Teacher Professional Development is defined as a ‘structured, facilitated activity for teachers intended to increase their teaching ability’ (EEF, 2020). Professional Development for other staff should enable them to contribute to Trust aims. Our Trust prioritises the Professional Development of all staff, at all levels.

 

Why prioritise Professional Development?

High-quality CPD for teachers has a significant effect on pupils’ learning outcomes, can be cost-effective compared to other interventions, and can narrow the disadvantaged gap.

Summarised from Fletcher-Wood, H., & Zuccollo, J. (2020)

High-quality CPD for all staff is believed to grow the Trust’s capacity to improve pupil outcomes; whilst enabling healthy retention, career progression and job satisfaction.

 

Introduction to our Professional Development Strategy

Our aim is that all staff have access to high quality professional development to enable them to be the best that they can be. Our Professional Development Strategy consists of four components:

  • A Vision for Professional Development: Articulates our aspirations for high quality professional development in our Trust, for all staff.
  • Essential Teacher CPD Principles: Evidence-informed principles which make a difference in how effective Teacher CPD is in improving pupil outcomes.
  • Professional Learning Cycle: Describes what highly effective professional development looks like for teachers, and helps leaders apply the essential principles in their school.
  • Evidence-informed CPD strategies: Example CPD strategies which can be adopted or adapted by school leaders to suit their context, as part of their implementation plan for in-school CPD.

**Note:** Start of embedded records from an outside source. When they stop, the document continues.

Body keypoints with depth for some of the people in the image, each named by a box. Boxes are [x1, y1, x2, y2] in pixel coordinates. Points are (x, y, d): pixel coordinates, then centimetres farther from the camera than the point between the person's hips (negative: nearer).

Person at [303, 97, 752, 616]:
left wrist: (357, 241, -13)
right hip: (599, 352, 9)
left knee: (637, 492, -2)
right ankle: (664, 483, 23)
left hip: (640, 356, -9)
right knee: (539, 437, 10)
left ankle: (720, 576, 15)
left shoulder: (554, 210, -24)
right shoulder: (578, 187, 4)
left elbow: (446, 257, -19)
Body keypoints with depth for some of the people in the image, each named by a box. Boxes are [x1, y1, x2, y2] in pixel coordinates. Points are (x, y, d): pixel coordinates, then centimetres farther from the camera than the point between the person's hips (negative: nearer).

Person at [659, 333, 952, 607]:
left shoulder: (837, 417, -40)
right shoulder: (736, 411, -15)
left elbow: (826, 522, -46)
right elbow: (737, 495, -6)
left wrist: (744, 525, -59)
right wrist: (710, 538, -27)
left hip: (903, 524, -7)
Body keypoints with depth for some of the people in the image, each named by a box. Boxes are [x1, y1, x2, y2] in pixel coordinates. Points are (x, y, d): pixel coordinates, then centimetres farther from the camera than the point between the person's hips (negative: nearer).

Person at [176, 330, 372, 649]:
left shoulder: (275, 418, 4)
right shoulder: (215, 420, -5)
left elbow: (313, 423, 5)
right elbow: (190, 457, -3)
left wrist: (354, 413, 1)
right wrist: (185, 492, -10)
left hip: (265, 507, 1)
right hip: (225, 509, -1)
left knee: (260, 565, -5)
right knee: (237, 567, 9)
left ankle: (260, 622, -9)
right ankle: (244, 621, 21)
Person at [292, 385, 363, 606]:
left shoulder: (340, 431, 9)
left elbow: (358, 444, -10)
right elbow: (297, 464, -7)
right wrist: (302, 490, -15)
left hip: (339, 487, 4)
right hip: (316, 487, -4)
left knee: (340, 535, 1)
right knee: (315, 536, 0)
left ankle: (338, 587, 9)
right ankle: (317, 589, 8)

Vision for Professional Development

Our Vision for Professional Development articulates our aspirations and beliefs about learning for Educationalists. With pupil outcomes at its centre, the Vision outlines our aspiration for all of our employees to achieve and grow, themselves becoming a model of life-long learning which pupils can look up to.

This vision also recognises the central role of school leaders in designing and providing Professional Development activities in response to pupil need. It recognises that delivering effective Professional Development in schools is hard to do well, as it often involves breaking old habits and forming new ones. It must therefore have a focus on both upfront training and subsequent implementation and evaluation at both individual and organisational level.

Learning about an evidence-informed ‘best bet’ does not guarantee success, as implementation is a complex process. We are a reflective learning community, sharing and learning from the things that didn’t work, as well as those that did.